> **Directions for this task**: Reproduce the entries below exactly, but only from the line containing "thumb mcp: (158, 244)" to the line containing "ring mcp: (77, 236)", inclusive.
◇ ◇ ◇
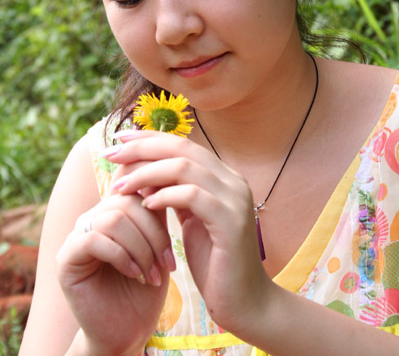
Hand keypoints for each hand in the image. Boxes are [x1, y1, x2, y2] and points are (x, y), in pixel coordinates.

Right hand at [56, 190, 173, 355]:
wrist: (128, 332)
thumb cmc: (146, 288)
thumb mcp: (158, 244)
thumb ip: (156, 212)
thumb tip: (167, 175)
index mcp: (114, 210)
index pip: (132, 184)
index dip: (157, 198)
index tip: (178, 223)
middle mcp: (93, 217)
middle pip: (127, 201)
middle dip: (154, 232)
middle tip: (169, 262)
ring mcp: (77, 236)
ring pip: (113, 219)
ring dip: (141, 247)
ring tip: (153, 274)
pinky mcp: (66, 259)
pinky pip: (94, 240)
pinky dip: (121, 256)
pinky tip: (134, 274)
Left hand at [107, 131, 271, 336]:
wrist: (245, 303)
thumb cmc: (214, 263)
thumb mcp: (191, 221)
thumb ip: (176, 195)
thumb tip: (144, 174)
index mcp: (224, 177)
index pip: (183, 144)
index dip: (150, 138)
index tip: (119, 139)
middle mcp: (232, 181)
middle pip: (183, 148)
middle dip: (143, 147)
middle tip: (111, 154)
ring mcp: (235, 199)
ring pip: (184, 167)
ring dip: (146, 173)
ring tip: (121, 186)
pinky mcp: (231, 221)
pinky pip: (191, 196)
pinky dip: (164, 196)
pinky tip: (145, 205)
◇ ◇ ◇
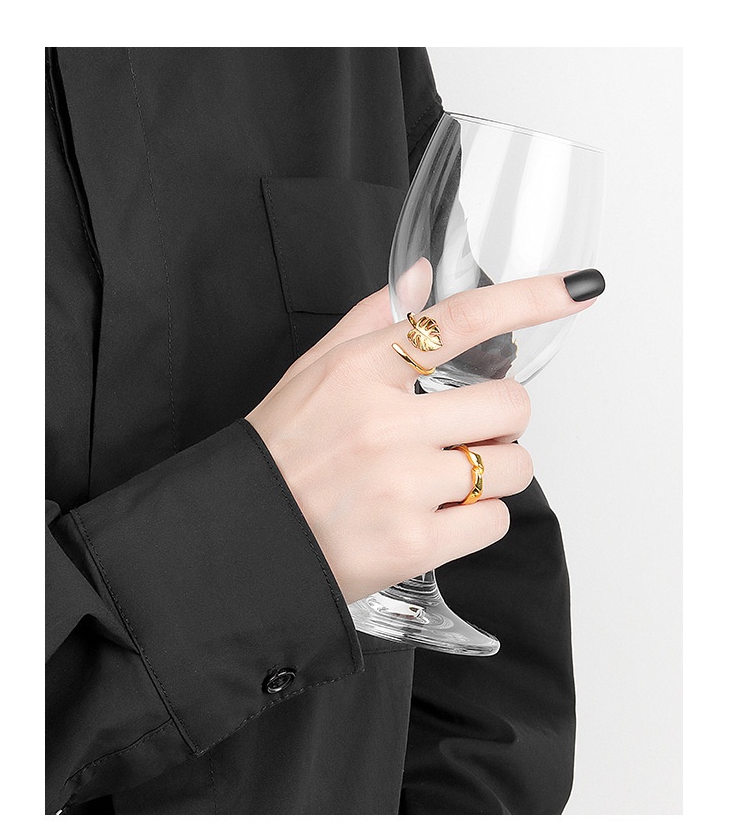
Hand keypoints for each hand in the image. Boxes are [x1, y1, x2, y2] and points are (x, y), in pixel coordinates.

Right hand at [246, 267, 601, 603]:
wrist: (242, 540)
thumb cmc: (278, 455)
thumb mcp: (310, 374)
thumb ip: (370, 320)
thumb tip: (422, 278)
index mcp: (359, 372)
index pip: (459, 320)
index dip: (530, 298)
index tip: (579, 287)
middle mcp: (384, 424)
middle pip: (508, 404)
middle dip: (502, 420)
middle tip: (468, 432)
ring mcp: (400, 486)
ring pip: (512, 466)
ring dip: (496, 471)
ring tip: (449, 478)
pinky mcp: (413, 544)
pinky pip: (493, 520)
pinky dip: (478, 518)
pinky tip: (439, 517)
◇ ◇ ◇
> **Task result**:
thumb mcp: (158, 244)
thumb ip: (156, 212)
thumb tip: (167, 175)
index mcp: (114, 210)
index pip: (132, 184)
index dip: (157, 198)
index tip: (178, 223)
middle mcp: (93, 217)
middle pip: (127, 201)
middle dip: (154, 232)
middle tip: (169, 262)
ring mcp: (77, 236)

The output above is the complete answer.